» **SCHRIFTLICHE AUFGABE**: Kopier alle Zeilen unten Zeichen für Zeichen. Die Bilder lässt du dabei weg.

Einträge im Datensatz
※

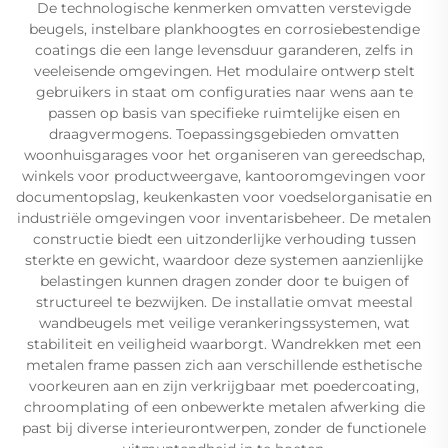
De technologische kenmerken omvatten verstevigde
beugels, instelbare plankhoogtes en corrosiebestendige
coatings die een lange levensduur garanderen, zelfs in
veeleisende omgevingen. Het modulaire ontwerp stelt
gebruikers in staat om configuraties naar wens aan te
passen op basis van specifieke ruimtelijke eisen en
draagvermogens. Toepassingsgebieden omvatten
woonhuisgarages voor het organiseren van gereedschap,
winkels voor productweergave, kantooromgevingen voor
documentopslag, keukenkasten voor voedselorganisatie en
industriële omgevingen voor inventarisbeheer. De metalen
constructie biedt een uitzonderlijke verhouding tussen
sterkte en gewicht, waardoor deze systemen aanzienlijke
belastingen kunnen dragen zonder door te buigen of
structureel te bezwijken. De installatie omvat meestal
wandbeugels met veilige verankeringssystemen, wat
stabiliteit en veiligheid waarborgt. Wandrekken met een
metalen frame passen zich aan verschillende esthetische
voorkeuren aan en zijn verkrijgbaar met poedercoating,
chroomplating of een onbewerkte metalen afwerking die
past bij diverse interieurontwerpen, zonder de functionele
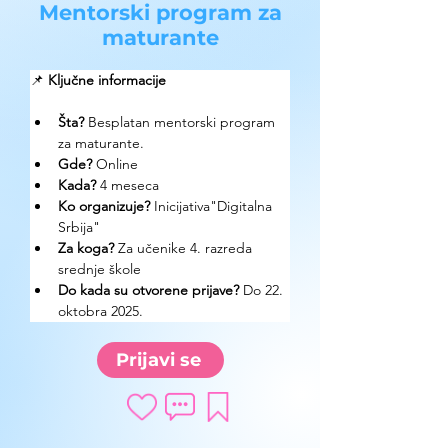
Mentorski program za
maturante
📌 
Ključne informacije
Šta?
 Besplatan m
entorski program 
za maturante.
Gde? 
Online
Kada?
 4 meseca
Ko organizuje? 
Inicijativa"Digitalna 
Srbija"
Za koga?
 Za učenike 4. razreda 
srednje škole
Do kada su otvorene prijave?
 Do 22. 
oktobra 2025.
Prijavi se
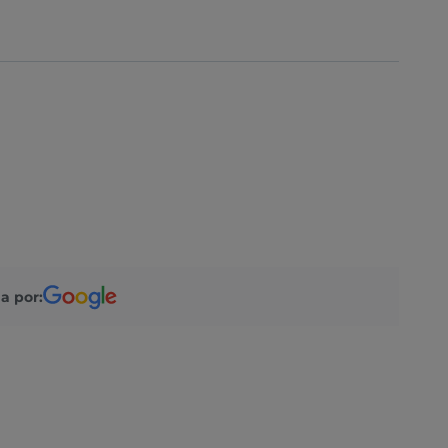
a por:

※

» **LÖSUNG DER ÜBUNG**:
De technologische kenmerken omvatten verstevigde
beugels, instelbare plankhoogtes en corrosiebestendige
coatings die een lange levensduur garanderen, zelfs in
veeleisende omgevingen. Het modulaire ontwerp stelt
gebruikers in staat om configuraties naar wens aan te
passen op basis van specifieke ruimtelijke eisen en
draagvermogens. Toepassingsgebieden omvatten
woonhuisgarages voor het organiseren van gereedschap,
winkels voor productweergave, kantooromgevingen voor
documentopslag, keukenkasten voor voedselorganisatie en
industriële omgevingen voor inventarisbeheer. De metalen
constructie biedt een uitzonderlijke verhouding tussen
sterkte en gewicht, waardoor deze systemen aanzienlijke
belastingen kunnen dragen zonder door te buigen of
structureel te bezwijken. De installatie omvat meestal
wandbeugels met veilige verankeringssystemen, wat
stabiliteit en veiligheid waarborgt. Wandrekken met een
metalen frame passen zich aan verschillende esthetische
voorkeuren aan en zijn verkrijgbaar met poedercoating,
chroomplating of een onbewerkte metalen afwerking die
past bij diverse interieurontwerpen, zonder de functionele
Mentorski program za
maturante
📌 
Ključne informacije
Šta?
 Besplatan m
entorski program 
za maturante.
Gde? 
Online
Kada?
 4 meseca
Ko organizuje? 
Inicijativa"Digitalna 
Srbija"
Za koga?
 Za učenike 4. razreda 
srednje škole
Do kada su otvorene prijave?
 Do 22. 
oktobra 2025.
Prijavi se
a por:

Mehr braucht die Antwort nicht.